BEGIN Task material

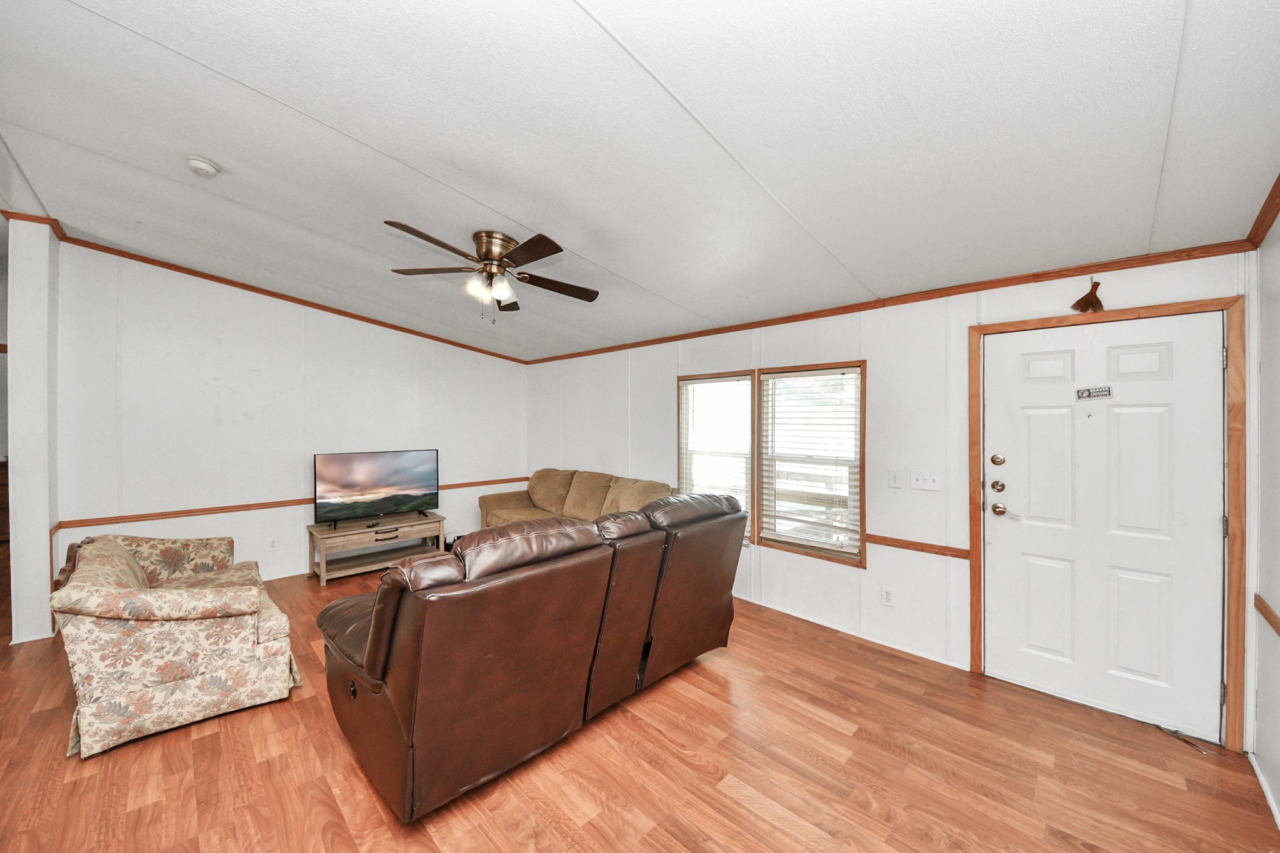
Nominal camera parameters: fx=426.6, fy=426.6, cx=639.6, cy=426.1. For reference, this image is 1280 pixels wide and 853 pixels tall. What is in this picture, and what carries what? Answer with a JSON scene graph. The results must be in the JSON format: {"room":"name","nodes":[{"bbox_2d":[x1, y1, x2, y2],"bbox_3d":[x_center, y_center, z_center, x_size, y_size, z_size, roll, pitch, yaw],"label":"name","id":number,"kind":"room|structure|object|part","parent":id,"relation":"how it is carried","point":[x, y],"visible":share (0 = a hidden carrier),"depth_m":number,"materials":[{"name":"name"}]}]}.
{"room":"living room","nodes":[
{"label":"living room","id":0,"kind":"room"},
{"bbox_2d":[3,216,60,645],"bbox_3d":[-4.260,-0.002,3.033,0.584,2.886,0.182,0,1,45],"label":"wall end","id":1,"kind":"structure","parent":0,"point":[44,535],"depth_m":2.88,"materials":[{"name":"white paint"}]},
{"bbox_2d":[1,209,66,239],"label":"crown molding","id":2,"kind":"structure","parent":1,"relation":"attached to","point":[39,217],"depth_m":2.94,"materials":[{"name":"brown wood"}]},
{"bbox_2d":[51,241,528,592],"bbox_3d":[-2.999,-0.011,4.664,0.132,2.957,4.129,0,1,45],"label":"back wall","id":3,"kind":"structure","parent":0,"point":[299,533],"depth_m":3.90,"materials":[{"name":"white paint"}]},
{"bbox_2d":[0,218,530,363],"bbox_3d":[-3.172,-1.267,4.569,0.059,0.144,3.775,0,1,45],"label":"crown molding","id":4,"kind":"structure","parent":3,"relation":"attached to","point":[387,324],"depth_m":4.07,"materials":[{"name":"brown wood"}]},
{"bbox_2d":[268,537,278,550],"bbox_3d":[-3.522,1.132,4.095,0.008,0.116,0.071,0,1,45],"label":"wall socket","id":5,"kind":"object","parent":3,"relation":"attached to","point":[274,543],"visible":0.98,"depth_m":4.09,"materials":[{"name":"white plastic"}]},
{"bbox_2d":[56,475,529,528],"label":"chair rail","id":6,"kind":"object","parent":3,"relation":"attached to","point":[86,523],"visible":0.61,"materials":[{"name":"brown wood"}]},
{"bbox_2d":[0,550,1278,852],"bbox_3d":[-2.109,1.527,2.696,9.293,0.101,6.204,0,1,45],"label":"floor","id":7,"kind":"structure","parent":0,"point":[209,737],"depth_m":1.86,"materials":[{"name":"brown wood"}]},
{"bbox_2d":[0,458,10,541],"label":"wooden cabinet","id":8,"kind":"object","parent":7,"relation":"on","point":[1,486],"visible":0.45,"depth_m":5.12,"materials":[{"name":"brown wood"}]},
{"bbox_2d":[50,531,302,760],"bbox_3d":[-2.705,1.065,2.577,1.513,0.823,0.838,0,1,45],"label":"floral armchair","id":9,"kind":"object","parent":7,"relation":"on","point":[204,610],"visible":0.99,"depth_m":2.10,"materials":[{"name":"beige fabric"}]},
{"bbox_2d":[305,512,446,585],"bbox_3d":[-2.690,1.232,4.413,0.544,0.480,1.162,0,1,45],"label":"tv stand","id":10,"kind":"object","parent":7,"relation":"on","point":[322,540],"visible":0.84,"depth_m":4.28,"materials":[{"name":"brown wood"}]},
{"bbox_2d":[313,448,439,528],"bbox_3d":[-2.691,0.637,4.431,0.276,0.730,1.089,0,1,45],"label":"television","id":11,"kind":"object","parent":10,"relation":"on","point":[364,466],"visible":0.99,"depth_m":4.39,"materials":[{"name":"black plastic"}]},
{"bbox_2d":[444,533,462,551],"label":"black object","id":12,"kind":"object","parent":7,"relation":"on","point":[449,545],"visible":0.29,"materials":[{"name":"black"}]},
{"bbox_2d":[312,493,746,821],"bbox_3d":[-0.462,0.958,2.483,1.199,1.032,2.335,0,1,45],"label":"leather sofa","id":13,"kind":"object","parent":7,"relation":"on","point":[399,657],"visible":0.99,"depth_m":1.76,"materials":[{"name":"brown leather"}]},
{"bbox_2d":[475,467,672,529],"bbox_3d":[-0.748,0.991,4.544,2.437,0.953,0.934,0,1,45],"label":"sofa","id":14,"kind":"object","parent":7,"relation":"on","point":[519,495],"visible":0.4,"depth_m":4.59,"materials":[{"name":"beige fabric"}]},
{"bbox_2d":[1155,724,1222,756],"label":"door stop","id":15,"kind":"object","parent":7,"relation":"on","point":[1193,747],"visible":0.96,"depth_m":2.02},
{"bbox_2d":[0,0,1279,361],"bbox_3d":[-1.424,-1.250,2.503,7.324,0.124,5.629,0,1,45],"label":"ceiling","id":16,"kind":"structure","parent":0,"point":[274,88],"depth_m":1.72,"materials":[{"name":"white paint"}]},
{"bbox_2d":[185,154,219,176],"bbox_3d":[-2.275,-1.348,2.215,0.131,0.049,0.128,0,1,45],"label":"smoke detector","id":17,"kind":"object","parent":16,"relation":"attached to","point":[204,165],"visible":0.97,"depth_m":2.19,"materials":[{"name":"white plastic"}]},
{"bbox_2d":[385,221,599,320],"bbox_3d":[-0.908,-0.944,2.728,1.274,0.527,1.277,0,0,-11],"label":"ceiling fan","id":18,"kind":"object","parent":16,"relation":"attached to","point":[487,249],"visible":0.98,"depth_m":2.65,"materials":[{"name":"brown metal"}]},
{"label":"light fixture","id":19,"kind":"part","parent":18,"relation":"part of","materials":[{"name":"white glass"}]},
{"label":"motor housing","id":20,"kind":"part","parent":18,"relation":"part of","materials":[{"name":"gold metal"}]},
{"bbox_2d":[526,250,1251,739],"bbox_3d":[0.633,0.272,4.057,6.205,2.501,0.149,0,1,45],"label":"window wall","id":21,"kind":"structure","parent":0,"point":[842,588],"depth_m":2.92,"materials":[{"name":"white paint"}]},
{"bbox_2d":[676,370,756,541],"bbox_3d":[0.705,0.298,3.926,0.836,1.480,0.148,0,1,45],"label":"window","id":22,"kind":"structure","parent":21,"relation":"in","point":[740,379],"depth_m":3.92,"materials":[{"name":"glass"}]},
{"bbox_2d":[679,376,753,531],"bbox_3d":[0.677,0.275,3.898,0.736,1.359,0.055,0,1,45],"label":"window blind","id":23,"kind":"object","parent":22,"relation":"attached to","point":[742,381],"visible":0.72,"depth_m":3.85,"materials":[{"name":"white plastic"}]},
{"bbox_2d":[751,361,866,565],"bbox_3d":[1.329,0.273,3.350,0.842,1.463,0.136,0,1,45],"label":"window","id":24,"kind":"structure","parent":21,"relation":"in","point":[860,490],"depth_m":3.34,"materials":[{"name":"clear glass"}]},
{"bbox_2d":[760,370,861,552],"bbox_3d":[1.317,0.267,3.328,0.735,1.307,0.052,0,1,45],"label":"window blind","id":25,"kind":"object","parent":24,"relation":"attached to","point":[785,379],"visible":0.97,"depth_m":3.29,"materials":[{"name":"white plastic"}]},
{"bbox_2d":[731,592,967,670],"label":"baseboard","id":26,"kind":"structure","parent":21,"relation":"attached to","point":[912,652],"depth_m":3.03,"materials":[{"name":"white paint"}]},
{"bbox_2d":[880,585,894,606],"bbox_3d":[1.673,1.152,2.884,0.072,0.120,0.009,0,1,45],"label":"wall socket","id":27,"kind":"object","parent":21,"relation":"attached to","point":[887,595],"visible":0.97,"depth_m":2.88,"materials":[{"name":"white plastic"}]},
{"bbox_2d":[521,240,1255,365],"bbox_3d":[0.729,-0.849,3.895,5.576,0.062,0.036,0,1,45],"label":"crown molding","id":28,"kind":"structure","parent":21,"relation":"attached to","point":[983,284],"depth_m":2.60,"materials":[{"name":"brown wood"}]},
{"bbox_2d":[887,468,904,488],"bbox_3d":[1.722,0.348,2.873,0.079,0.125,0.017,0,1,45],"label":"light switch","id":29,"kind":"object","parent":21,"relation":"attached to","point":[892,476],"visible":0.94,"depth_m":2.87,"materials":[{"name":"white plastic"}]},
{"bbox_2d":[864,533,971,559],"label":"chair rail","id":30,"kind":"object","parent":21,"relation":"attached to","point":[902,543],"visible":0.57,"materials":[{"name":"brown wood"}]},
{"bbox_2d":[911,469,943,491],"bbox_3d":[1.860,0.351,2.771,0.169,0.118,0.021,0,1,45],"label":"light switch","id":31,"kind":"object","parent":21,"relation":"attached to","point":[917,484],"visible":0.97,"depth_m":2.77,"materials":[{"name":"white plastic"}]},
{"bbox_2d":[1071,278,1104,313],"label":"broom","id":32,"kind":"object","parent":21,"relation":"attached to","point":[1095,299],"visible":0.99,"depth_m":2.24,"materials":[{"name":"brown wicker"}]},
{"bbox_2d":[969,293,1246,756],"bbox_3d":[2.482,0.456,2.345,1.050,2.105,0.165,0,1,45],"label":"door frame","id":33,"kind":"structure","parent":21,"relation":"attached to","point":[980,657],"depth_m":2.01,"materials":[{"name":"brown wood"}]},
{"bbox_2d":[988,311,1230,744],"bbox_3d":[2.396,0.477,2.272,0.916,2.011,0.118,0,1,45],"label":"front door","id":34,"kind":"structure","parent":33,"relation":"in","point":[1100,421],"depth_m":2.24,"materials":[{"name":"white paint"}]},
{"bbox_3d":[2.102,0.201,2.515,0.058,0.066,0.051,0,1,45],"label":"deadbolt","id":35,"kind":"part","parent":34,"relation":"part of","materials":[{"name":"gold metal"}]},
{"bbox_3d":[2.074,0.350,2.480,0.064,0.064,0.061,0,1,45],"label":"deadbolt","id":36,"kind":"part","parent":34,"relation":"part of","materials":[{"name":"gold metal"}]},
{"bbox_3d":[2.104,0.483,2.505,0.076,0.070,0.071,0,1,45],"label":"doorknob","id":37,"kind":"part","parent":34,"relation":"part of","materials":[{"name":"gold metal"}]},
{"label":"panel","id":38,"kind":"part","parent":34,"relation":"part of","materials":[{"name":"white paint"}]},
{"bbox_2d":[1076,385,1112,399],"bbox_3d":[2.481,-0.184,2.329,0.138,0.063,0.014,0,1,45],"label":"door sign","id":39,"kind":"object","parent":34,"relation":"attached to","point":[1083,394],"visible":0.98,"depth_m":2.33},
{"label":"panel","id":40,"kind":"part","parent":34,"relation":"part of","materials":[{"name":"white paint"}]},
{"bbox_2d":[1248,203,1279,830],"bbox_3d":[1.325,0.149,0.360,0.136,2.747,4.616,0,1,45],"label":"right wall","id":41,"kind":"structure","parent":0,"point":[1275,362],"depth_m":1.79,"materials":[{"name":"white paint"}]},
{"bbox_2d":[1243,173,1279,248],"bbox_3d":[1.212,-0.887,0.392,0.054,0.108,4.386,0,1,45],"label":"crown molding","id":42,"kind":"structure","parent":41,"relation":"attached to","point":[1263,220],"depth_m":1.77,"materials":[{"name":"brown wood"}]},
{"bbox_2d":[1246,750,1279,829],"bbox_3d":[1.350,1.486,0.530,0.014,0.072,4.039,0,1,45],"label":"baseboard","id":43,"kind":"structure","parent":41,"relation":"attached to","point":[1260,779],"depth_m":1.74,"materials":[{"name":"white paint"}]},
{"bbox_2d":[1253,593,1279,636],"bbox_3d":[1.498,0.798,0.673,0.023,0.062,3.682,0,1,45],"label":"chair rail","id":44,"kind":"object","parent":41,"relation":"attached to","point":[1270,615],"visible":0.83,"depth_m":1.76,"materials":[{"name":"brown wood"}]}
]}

END Task material

Copy whichever lines of the records above contain the word "nodes".

### Task response:
Nominal camera parameters: fx=426.6, fy=426.6, cx=639.6, cy=426.1. For reference, this image is 1280 pixels wide and 853 pixels tall. What is in this picture, and what carries what? Answer with a JSON scene graph. The results must be in the JSON format: {"room":"name","nodes":[{"bbox_2d":[x1, y1, x2, y2],"bbox_3d":[x_center, y_center, z_center, x_size, y_size, z_size, roll, pitch, yaw],"label":"name","id":number,"kind":"room|structure|object|part","parent":id,"relation":"how it is carried","point":[x, y],"visible":share (0 = a hidden carrier),"depth_m":number,"materials":[{"name":"name"}]}]}.
{"room":"living room","nodes":[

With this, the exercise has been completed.